* _Objectif 1_
Dans quelle localité Mgr Raï a-t-il prononcé son homélie dominicale, d'après l'article ci-dessous sur le patriarche maronite ?

* _Extrait fourni_
C’est un véritable réquisitoire contre la classe politique que le patriarche maronite, Mgr Béchara Raï, a encore une fois dressé, critiquant violemment aussi bien les manœuvres politiciennes et les tergiversations liées à la formation d’un nouveau gouvernement que la gestion officielle du dossier de l’explosion qui a ravagé Beyrouth le 4 août et qui a poussé le chef de l’Église maronite à monter au créneau quant à la présence d’armes cachées dans ou proches de zones résidentielles.
« Ce qui fend le cœur et attise la colère populaire, c’est que certains responsables traitent l’explosion de Beyrouth dans une perspective politique et empêchent une enquête internationale qui déterminerait, grâce à sa neutralité et aux techniques dont elle peut être dotée, les circonstances de la déflagration, de même qu’elle fixerait les responsabilités en toute impartialité et intégrité », a déclaré Mgr Raï dans son homélie dominicale, hier à Dimane. « La colère populaire gronde aussi parce que les parties concernées par la formation d’un nouveau gouvernement traitent ce dossier sous un angle électoral, lié à leurs propres intérêts. Ils posent des conditions et des conditions contraires, comme si le pays ne s’était pas effondré, que la crise socio-économique ne battait pas son plein, que l’entité libanaise n’était pas ébranlée, que l’explosion du port n’avait pas eu lieu, détruisant plusieurs quartiers de Beyrouth, faisant 200 victimes, des milliers de blessés et sans-abri. À croire aussi que des sanctions (américaines) ne sont pas prévues (contre le Hezbollah et ses alliés) et que l’épidémie de corona n’existe pas », a tonné le patriarche.
Réfractaires aux réformes
Après avoir rappelé que « les Libanais et la communauté internationale veulent sans tarder un gouvernement de salut national et économique, composé de personnalités à la hauteur de cette mission », Mgr Raï s’est interrogé : « Pourquoi reste-t-on réfractaires aux réformes ? Pourquoi faut-il que le pouvoir soit limité à une clique qui a prouvé son échec ? » Il a exprimé la crainte « que l’une des raisons des tergiversations en cours soit la volonté de ramener le Liban à l’état d’isolement dans lequel il se trouvait avant la tragédie du port et de faire échec aux initiatives des hauts responsables internationaux en sa faveur », en allusion notamment à celle du président français Emmanuel Macron, qui était venu à Beyrouth au lendemain du drame et pressé les responsables libanais de former un gouvernement capable de mener le pays à bon port.

* _Liste des lignes_
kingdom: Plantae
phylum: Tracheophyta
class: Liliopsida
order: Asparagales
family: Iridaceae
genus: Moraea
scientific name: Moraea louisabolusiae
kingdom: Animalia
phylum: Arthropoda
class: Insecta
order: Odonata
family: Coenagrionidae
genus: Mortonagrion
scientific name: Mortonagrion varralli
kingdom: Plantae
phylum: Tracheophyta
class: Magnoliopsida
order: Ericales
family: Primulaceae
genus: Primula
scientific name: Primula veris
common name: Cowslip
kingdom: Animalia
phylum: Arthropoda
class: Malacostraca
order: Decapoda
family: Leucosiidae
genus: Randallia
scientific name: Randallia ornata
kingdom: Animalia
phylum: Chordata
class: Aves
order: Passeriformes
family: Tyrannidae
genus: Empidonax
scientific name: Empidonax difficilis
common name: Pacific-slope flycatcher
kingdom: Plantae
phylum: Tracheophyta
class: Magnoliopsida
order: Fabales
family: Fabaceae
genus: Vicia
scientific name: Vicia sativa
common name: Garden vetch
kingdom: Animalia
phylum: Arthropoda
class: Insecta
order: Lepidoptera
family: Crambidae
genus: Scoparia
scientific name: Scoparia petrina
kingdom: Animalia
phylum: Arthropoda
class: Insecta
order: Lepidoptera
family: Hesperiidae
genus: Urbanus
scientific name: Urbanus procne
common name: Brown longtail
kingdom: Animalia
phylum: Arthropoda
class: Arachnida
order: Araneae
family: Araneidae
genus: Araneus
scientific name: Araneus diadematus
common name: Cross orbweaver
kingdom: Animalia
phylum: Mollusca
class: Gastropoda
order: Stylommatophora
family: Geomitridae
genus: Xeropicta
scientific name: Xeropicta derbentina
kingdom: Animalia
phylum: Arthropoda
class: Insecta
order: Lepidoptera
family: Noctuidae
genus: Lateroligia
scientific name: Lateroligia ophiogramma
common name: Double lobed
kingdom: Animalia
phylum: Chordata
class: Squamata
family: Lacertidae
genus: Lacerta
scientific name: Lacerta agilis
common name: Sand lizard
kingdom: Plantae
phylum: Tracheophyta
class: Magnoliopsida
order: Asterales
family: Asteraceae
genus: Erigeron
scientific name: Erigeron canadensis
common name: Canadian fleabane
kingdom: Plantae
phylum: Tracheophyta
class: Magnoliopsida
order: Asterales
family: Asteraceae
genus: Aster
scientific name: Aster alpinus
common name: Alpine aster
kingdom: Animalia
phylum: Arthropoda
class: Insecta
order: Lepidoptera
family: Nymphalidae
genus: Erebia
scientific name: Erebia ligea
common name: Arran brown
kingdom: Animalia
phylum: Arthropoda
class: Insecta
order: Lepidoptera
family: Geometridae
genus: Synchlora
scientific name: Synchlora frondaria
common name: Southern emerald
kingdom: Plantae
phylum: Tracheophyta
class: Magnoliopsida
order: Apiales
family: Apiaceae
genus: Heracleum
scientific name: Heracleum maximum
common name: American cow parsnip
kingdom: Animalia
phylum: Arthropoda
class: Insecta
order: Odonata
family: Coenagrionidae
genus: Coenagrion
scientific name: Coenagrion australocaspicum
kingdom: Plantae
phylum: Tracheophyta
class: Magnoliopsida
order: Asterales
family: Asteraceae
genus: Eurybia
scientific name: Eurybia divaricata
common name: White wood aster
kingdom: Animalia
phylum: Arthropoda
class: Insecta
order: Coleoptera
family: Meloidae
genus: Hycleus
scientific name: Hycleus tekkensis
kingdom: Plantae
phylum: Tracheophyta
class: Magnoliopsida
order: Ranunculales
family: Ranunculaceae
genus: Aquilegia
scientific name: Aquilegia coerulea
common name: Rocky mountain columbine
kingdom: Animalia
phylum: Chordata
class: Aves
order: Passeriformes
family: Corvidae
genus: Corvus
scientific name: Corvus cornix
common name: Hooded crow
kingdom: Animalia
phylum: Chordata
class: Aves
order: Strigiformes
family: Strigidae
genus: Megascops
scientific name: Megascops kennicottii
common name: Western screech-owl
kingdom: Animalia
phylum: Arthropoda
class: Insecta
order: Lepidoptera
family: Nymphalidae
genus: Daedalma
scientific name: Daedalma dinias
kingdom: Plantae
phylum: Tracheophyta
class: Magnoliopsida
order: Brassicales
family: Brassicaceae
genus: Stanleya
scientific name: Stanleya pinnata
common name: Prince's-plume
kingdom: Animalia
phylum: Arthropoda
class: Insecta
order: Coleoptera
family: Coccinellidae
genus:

* _Objectif 2_
Recopiez sans rien changer les lignes de la liste, en commençant par celle qui contient « common name: Prince's-plume » et en terminant par la dernière ligne de la liste, les deux incluses.

* _Réponse écrite 1_
À Dimane.

* _Réponse écrite 2_
common name: Prince's-plume
kingdom: Animalia
phylum: Arthropoda
class: Insecta
order: Coleoptera
family: Coccinellidae
genus:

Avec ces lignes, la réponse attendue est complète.